> _PASSAGE SHOWN_:

Samsung tested a prototype and confirmed “the technology works, and that this idea can definitely save the lives of many people.”

Here’s more information.




Low-cost high-tech drone cams

hydrofoil drone

blue night drone

Early quadcopter popularizer Parrot has expanded its line up of robotic drones with a bunch of “ultra-technological toys that are ready for action on the ground, in the air, and on the water.”

You can pilot the miniaturized robots with a smartphone or a tablet. Each has a wide-angle camera that streams live views on the screen of the piloting smartphone. They also capture pictures and videos which are stored on the internal 4GB memory.

— The $190 Jumping Drones are billed as smart terrestrial robots, with a patented spring-mounted system that lets these tumblers jump up to 2.5 feet and always land on their wheels. They have a speaker and a microphone, so in the walkie-talkie mode, you can talk and listen through them.

> _EXERCISE TASKS_:
a) List every setting where the drone passage says Parrot's new toys are ready for action.
b) Translate this sentence from the drone passage into Spanish: "You can pilot the miniaturized robots with a smartphone or a tablet."

> _RAW DATA_:

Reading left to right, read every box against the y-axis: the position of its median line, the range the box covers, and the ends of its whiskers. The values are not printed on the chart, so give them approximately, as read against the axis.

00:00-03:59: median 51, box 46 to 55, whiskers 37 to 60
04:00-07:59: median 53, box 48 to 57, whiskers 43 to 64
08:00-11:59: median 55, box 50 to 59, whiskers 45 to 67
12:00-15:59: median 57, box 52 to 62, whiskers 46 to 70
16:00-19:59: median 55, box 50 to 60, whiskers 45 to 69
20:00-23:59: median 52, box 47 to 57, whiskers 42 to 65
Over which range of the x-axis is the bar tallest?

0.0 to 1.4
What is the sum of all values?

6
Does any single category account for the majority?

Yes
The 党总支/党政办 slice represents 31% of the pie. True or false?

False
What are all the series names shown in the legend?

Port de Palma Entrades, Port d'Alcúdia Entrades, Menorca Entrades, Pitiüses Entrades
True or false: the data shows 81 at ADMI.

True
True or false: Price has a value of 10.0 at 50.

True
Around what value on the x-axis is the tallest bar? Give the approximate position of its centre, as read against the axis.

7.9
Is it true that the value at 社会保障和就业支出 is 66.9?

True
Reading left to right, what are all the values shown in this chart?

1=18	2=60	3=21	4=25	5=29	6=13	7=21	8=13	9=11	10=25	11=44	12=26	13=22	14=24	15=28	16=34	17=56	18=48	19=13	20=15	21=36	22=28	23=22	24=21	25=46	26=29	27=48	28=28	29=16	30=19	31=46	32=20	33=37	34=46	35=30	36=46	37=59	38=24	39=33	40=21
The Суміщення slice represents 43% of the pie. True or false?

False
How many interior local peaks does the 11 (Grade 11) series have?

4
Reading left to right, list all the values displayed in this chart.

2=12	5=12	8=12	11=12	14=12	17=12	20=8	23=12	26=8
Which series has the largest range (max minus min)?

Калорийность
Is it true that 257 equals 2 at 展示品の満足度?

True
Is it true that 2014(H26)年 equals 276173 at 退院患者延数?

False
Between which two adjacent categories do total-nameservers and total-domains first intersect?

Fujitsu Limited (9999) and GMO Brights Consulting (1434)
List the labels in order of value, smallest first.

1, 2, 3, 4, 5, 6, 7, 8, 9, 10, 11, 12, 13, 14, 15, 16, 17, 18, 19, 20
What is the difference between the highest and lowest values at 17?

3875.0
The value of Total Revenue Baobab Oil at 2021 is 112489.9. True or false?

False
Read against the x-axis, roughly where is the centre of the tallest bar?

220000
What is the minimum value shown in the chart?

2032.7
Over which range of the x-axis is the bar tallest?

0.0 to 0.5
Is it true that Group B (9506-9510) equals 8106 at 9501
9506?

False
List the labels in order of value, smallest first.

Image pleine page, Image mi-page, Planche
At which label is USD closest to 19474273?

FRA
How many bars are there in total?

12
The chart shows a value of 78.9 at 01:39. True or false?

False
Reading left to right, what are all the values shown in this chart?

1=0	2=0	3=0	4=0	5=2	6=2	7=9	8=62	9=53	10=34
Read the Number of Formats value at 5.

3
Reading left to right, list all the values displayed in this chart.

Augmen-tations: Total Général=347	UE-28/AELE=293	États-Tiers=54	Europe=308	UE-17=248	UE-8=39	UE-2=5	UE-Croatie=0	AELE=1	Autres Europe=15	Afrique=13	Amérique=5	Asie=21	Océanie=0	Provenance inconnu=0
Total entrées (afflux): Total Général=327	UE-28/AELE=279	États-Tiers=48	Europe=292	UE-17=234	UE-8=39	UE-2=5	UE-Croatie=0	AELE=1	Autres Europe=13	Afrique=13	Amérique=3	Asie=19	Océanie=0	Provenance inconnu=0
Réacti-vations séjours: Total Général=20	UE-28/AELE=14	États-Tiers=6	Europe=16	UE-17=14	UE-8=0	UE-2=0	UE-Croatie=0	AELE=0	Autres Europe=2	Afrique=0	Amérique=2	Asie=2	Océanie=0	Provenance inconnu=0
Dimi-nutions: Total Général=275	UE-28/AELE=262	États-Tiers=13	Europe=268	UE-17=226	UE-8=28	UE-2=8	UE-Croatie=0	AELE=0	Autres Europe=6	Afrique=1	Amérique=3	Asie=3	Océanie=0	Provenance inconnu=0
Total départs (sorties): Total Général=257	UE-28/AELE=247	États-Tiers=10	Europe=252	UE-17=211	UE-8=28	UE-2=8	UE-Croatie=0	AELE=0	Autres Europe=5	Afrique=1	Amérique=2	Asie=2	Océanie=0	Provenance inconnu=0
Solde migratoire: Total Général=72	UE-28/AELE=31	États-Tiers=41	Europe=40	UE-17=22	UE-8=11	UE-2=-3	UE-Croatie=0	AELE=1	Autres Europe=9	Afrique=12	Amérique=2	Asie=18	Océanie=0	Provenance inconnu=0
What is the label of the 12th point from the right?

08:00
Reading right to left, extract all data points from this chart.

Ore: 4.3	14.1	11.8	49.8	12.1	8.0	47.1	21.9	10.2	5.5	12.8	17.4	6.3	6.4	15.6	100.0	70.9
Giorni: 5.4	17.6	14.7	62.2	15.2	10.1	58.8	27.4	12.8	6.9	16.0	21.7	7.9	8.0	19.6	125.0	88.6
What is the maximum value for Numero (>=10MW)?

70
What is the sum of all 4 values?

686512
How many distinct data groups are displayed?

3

> _RESPONSES TO THE EXERCISE_:
a) The ground, the air, and the water.

b) Puedes pilotar los robots miniaturizados con un teléfono inteligente o una tableta.